**Exercise requirements**
What is the number of lines in the listing below that contain the word "completa"? Give only that number.

**Task inputs**
__________

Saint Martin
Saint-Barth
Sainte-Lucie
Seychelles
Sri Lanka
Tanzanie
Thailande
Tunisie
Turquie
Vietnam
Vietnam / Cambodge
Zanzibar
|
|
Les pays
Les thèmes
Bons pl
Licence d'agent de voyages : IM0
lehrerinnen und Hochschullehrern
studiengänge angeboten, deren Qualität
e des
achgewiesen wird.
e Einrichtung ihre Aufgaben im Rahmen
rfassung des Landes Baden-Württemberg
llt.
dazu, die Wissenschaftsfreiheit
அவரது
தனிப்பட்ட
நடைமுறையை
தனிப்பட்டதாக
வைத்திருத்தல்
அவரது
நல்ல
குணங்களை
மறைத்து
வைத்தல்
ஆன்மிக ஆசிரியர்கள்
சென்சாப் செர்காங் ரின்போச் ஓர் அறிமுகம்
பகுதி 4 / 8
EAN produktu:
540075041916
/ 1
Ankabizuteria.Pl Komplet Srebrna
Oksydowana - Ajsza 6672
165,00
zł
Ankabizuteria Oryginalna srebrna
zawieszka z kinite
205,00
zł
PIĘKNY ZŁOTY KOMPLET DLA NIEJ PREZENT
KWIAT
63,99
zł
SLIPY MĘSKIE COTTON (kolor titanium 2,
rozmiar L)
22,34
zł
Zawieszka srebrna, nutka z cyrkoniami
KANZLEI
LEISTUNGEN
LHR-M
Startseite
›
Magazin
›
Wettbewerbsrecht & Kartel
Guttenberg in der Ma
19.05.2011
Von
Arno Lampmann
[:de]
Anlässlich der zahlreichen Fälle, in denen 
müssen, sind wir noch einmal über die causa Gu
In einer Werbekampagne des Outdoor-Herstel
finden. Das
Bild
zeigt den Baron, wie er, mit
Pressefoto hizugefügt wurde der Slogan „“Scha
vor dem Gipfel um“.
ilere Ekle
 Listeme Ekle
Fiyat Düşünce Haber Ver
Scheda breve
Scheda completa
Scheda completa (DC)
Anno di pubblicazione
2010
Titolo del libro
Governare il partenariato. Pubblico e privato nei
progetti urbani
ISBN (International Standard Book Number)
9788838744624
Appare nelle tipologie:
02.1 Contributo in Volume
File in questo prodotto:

__________

**Response to this exercise**
2